====== Extracto de página ======

El cumplir las leyes debe ser una disposición
permanente, porque todos somos parte de la sociedad, y a todos
nos interesa que esas leyes se cumplan para favorecer el bien
común. Lo mismo podemos afirmar, por ejemplo, del pago de
los impuestos justos,
del cumplimiento las leyes penales, administrativas, etc.
Cumpliendo la ley aportamos nuestra actitud y voluntad para el
desarrollo de la sociedad entera, que finalmente ha de
convertirse en bien de todos y cada uno de los que la
conformamos. Todos somos verdaderamente responsables de
todos.

La convicción de solidaridad, en este sentido,
debe tender a terminar con el quebrantamiento sistemático
de las leyes en nuestro país. Si ignoro el rojo del
semáforo, si arreglo las cosas con dinero, si
vendo cigarros a menores, si hago una pequeña
trampilla… ¿a quién afecto?

======

Transcribe tal cual, del texto sobre el cumplimiento de las leyes, el pasaje que empieza con "La convicción de" y sigue hasta "trampilla… ¿a quién afecto?".

====== Extracto de datos ======

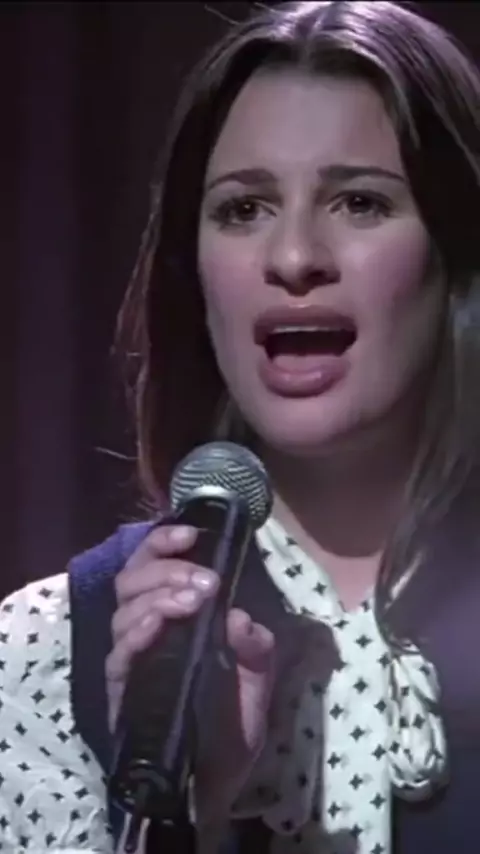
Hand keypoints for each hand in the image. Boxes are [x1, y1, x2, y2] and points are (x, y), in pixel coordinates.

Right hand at [105, 524, 274, 819]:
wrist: (217, 783)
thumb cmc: (231, 725)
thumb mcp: (258, 678)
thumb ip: (256, 645)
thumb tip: (240, 617)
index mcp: (175, 617)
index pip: (153, 566)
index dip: (164, 543)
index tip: (190, 533)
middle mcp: (148, 631)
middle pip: (132, 579)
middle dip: (167, 568)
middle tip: (204, 581)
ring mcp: (133, 659)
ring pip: (125, 609)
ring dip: (158, 594)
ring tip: (192, 600)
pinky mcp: (122, 690)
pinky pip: (119, 654)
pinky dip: (138, 632)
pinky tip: (158, 624)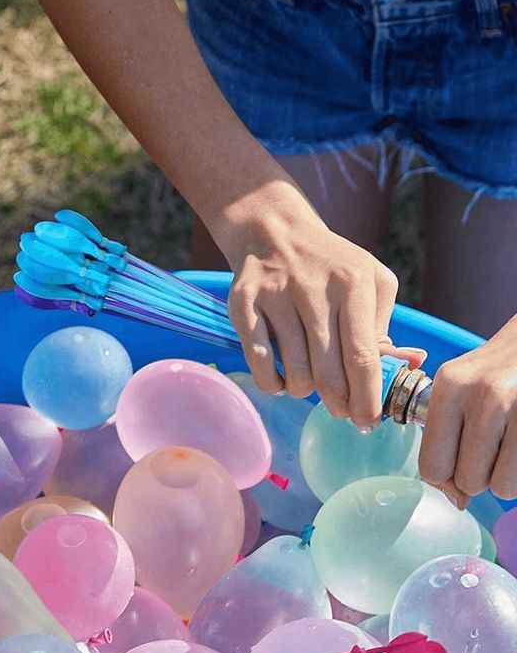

======

_Respuesta escrita_
La convicción de solidaridad, en este sentido,
debe tender a terminar con el quebrantamiento sistemático
de las leyes en nuestro país. Si ignoro el rojo del
semáforo, si arreglo las cosas con dinero, si
vendo cigarros a menores, si hago una pequeña
trampilla… ¿a quién afecto?